Western authorities also fear that their nationals could return home to launch attacks, particularly as the fight against IS in its own territories intensifies. But the documents may shed light on the travel paths taken by the recruits, as well revealing the identities of those who radicalized or recommended them, information that could provide powerful tools for counter-terrorism agencies.
The files may "lead them to the individuals who radicalized these individuals as well as facilitated their departure," Royal United Services Institute terrorism expert Afzal Ashraf told Sky News. "It's those people that are really key. It's these people that are capable of radicalizing and sending out foreign fighters in their dozens."
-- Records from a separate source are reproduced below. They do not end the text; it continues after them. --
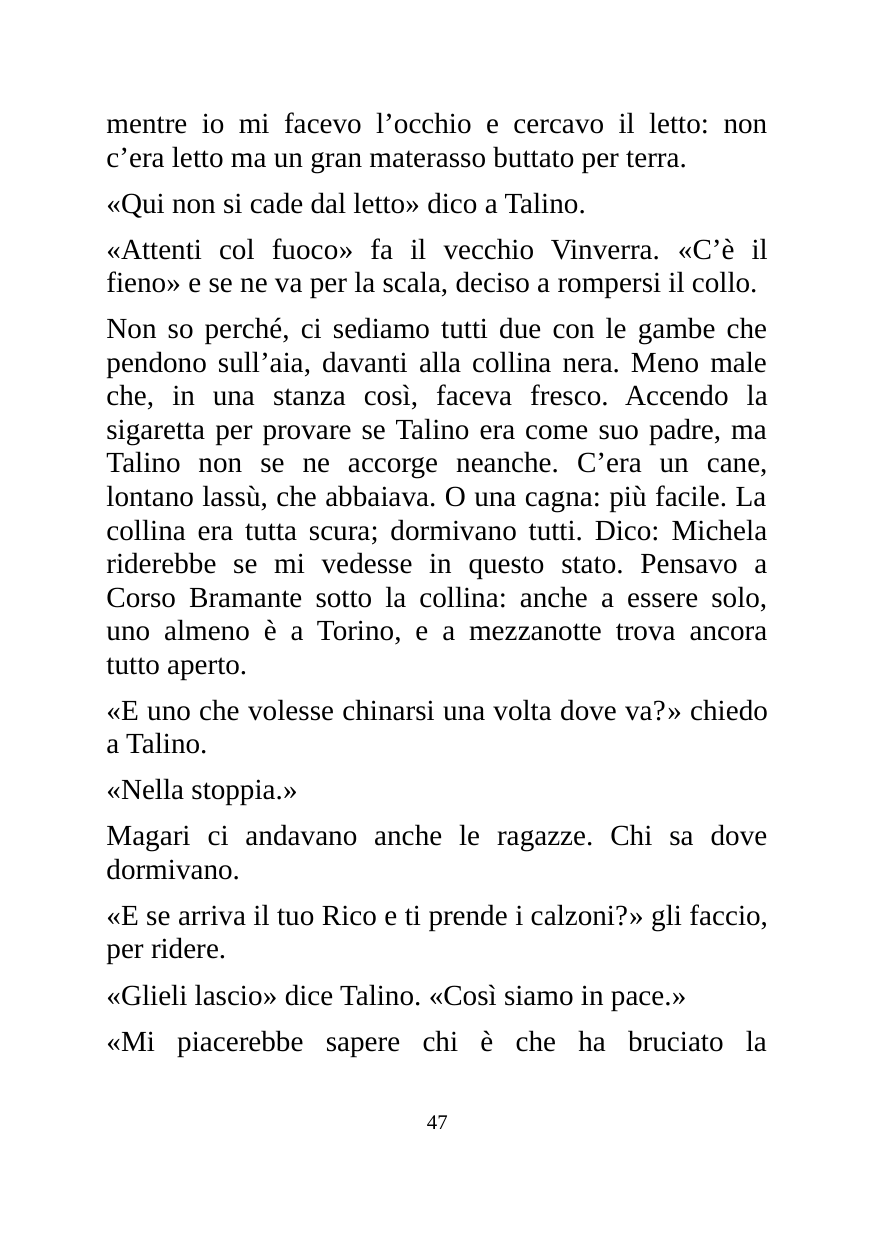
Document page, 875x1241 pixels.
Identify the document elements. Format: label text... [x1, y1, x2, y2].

text mentre io mi facevo l’occhio e cercavo il letto: non c’era letto ma un gran materasso buttato per terra. [106, 106, 768, 173]
text Magari ci andavano anche le ragazze. Chi sa dove dormivano. [106, 818, 768, 886]
text «Glieli lascio» dice Talino. «Così siamo in pace.» [106, 978, 768, 1011]
text «Attenti col fuoco» fa il vecchio Vinverra. «C’è il fieno» e se ne va per la scala, deciso a rompersi il collo. [106, 232, 768, 299]
text «E uno che volesse chinarsi una volta dove va?» chiedo a Talino. [106, 693, 768, 760]
text «Qui non si cade dal letto» dico a Talino. [106, 186, 768, 219]
text Non so perché, ci sediamo tutti due con le gambe che pendono sull’aia, davanti alla collina nera. Meno male che, in una stanza così, faceva fresco. Accendo la sigaretta per provare se Talino era come suo padre, ma Talino non se ne accorge neanche. C’era un cane, lontano lassù, che abbaiava. O una cagna: più facile. La collina era tutta scura; dormivano tutti. Dico: Michela riderebbe se mi vedesse in questo stato. Pensavo a Corso Bramante sotto la collina: anche a essere solo, uno almeno è a Torino, e a mezzanotte trova ancora tutto aperto. [106, 311, 768, 680]
text «Mi piacerebbe sapere chi è che ha bruciato la [106, 1024, 768, 1057]
text «Nella stoppia.» [106, 772, 768, 806]
text «E se arriva il tuo Rico e ti prende i calzoni?» gli faccio, per ridere. [106, 898, 768, 965]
J.M. Berger, a fellow at George Washington University's Program on Extremism, has outlined the five steps he believe recruits take from initial "discovery" to action, as IS attracts supporters online and gradually shifts to offline recruitment; he has argued that anti-terror operations need to design counter-narratives specially designed to interrupt that process.
"One of the major gaps in our response to [Islamic State] is the lack of investment in developing and disseminating effective counter-narratives that are compelling to the Millennial youth who are ISIS’s principal targets for recruitment," Brown University professor Jessica Stern told the Senate's Homeland Security Committee last month as they considered three proposals to improve anti-recruitment programs. "To do this effectively, we need to listen closely to what ISIS says it wants to achieve and to what it claims to offer youth."